I suggest that we revert it, unless @akshaysridhar or @glwagner understand why there is a substantial change in surface fluxes from that PR?

szy21 commented 2 months ago

@Sbozzolo Could you check to see if ρ_flux_h_tot and ρ_flux_q_tot are very different as well?

Sbozzolo commented 2 months ago

Steps to reproduce:

First, checkout commit before/after change, e.g.

git checkout b51150ee4 

Then

import ClimaAtmos as CA
import SciMLBase
working = CA.get_simulation(CA.AtmosConfig("config/mpi_configs/mpi_sphere_aquaplanet_rhoe_equilmoist_clearsky.yml"))
SciMLBase.step!(working.integrator)
println(working.integrator.p.precomputed.sfc_conditions.ρ_flux_uₕ)
Sbozzolo commented 2 months ago

@Sbozzolo Could you check to see if ρ_flux_h_tot and ρ_flux_q_tot are very different as well?

After the first step, they are the same.

Sbozzolo commented 2 months ago

I suggest that we revert it, unless @akshaysridhar or @glwagner understand why there is a substantial change in surface fluxes from that PR?

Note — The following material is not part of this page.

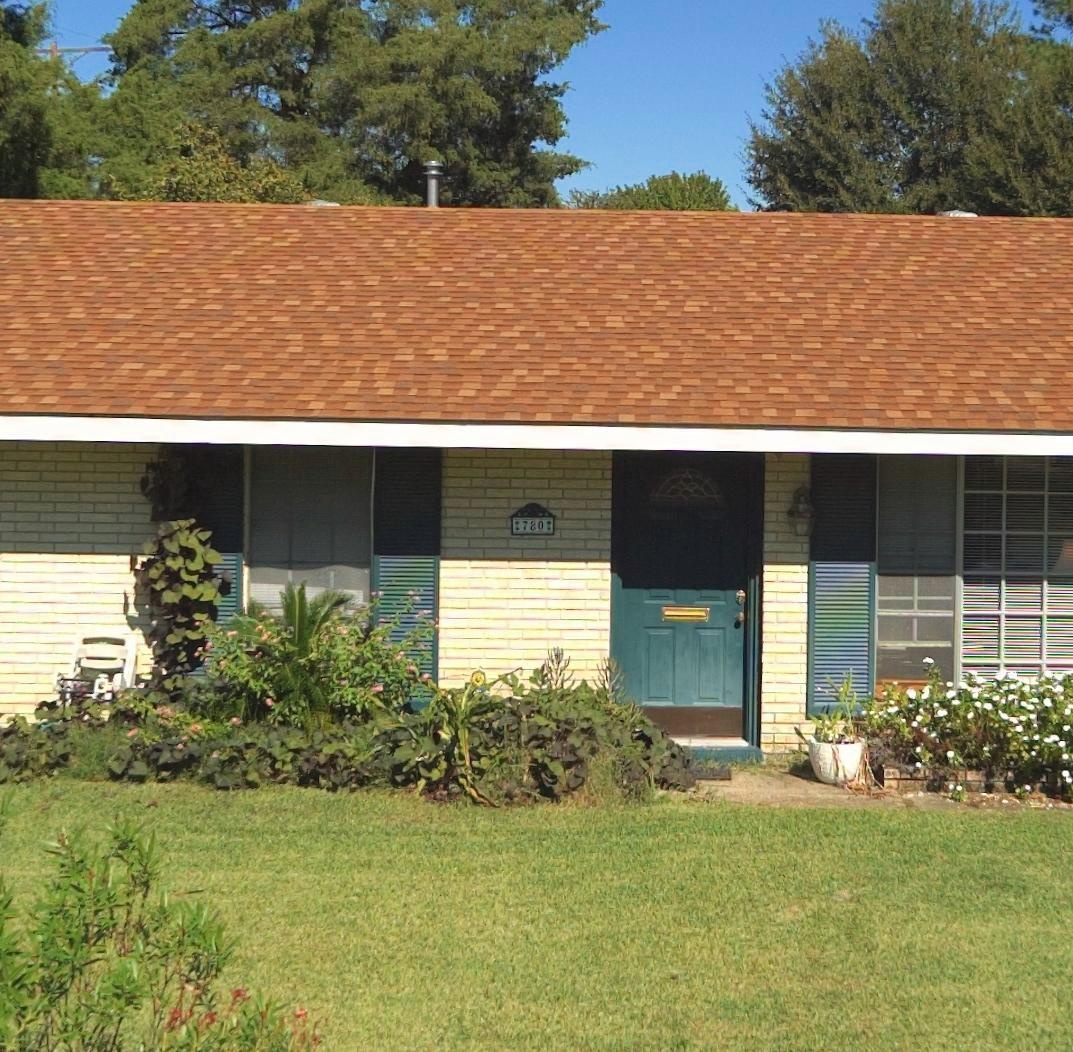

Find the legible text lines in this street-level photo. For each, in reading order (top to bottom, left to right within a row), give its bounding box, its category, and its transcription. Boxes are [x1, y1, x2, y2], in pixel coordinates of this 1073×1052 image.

[522, 519, 544, 532] StreetNumber: 780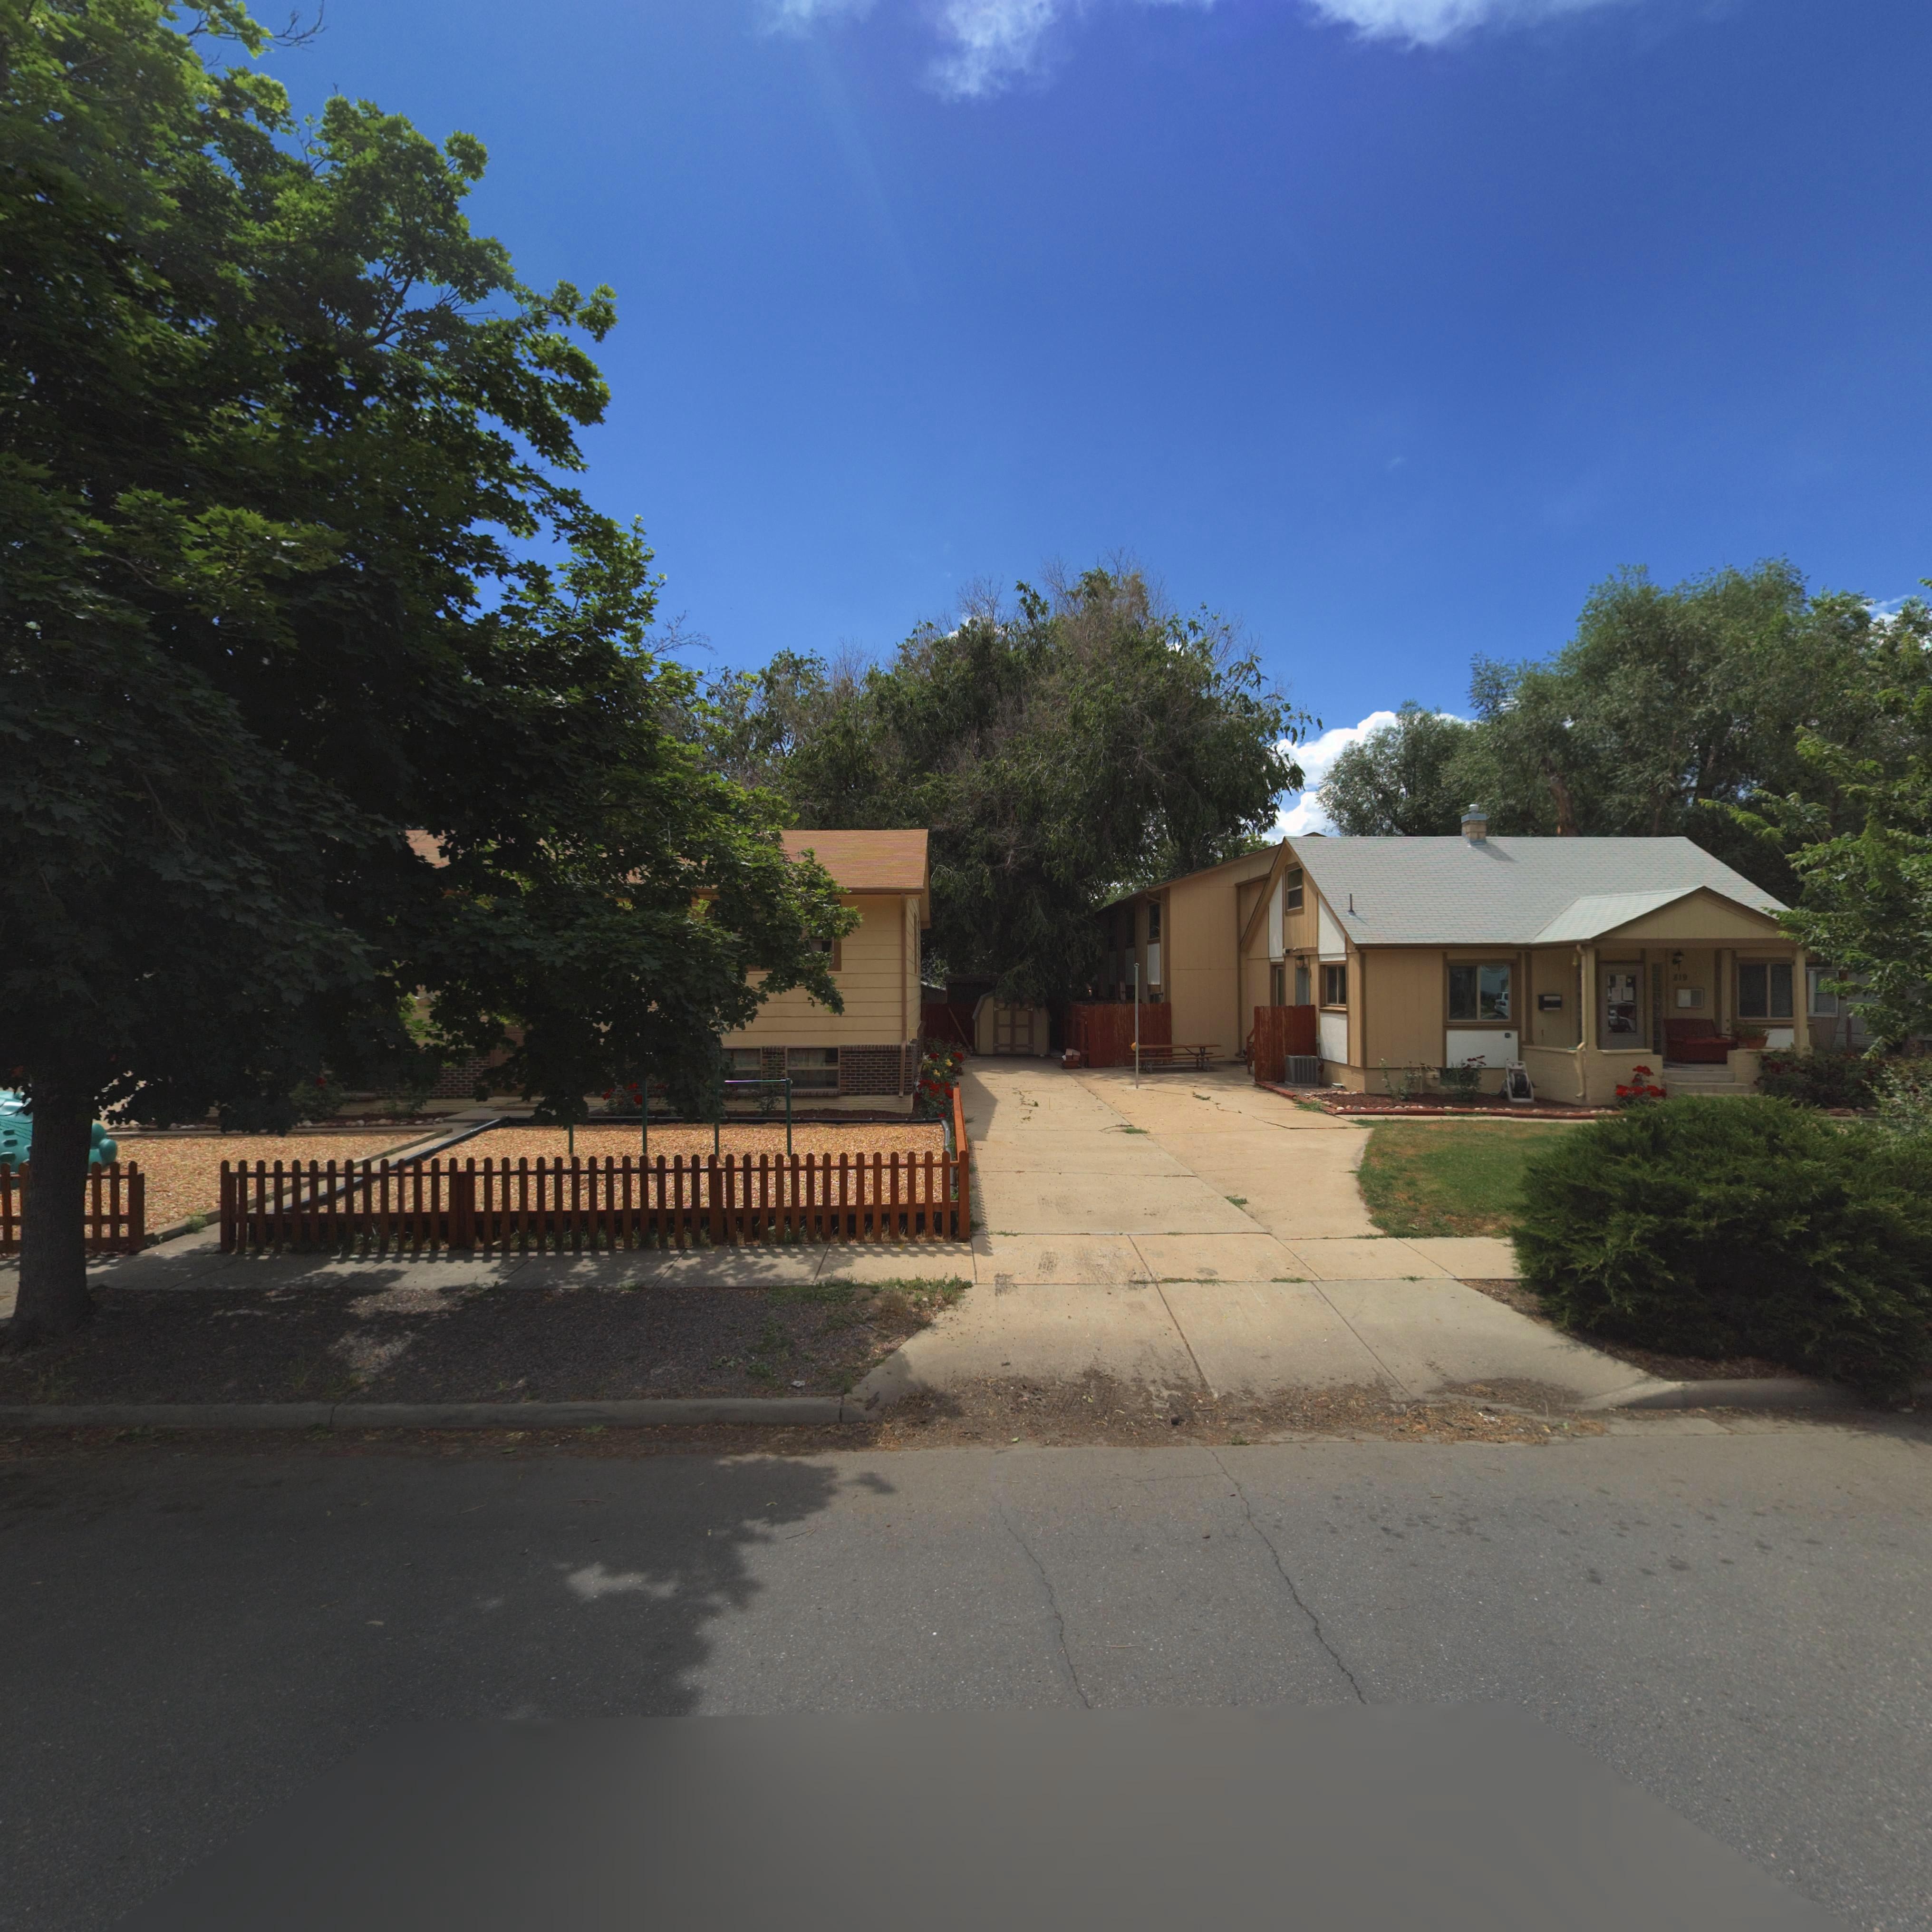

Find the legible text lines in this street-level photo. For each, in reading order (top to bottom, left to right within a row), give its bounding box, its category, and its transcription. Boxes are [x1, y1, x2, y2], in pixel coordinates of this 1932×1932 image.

[1673, 974, 1687, 981] StreetNumber: 819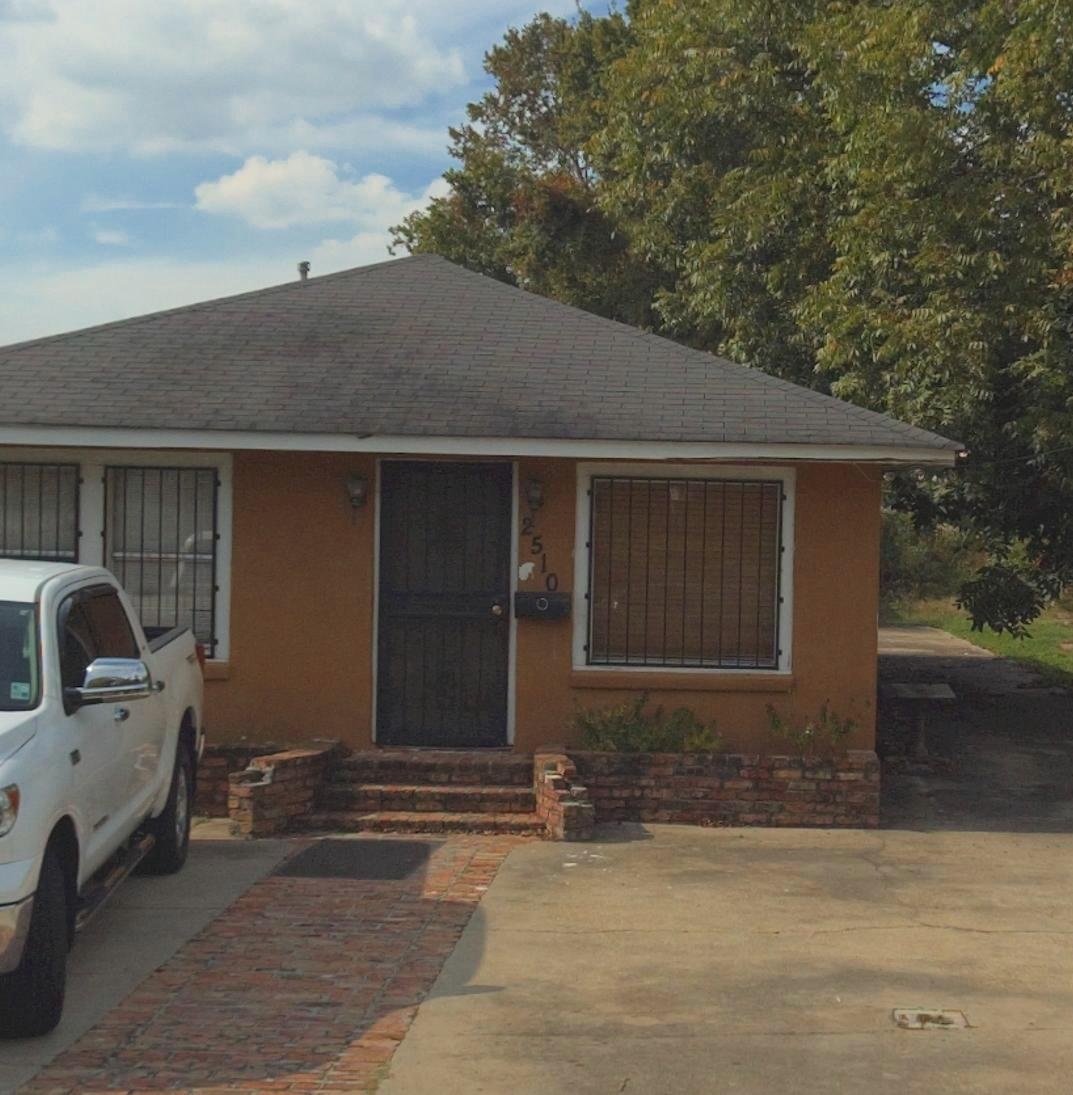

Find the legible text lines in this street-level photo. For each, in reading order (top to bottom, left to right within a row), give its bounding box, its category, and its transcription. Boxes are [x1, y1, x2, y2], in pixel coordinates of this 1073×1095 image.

(Maybe @dennisYatunin too)

szy21 commented 2 months ago

wait I think there is a bug in that PR. https://github.com/CliMA/ClimaAtmos.jl/blob/bb9c010f90ccf6acc9f5e3cd0480a6e273be764d/src/surface_conditions/surface_conditions.jl#L421 here is should be f = C12(f₁₃ * xz + f₂₃ * yz, L)?

szy21 commented 2 months ago

@Sbozzolo could you try if that fixes the issue? (And we should somehow prevent this from happening in the future...)

akshaysridhar commented 2 months ago

wait I think there is a bug in that PR.

https://github.com/CliMA/ClimaAtmos.jl/blob/bb9c010f90ccf6acc9f5e3cd0480a6e273be764d/src/surface_conditions/surface_conditions.jl#L421 here is should be f = C12(f₁₃ * xz + f₂₃ * yz, L)?

Yes, this is a bug

Sbozzolo commented 2 months ago

Will try this now.

Sbozzolo commented 2 months ago

Yes, that works!

Sbozzolo commented 2 months ago

Opening a PR now

szy21 commented 1 month ago

The longrun experiments have been cleaned up and most of these are irrelevant now. Closing the issue for now.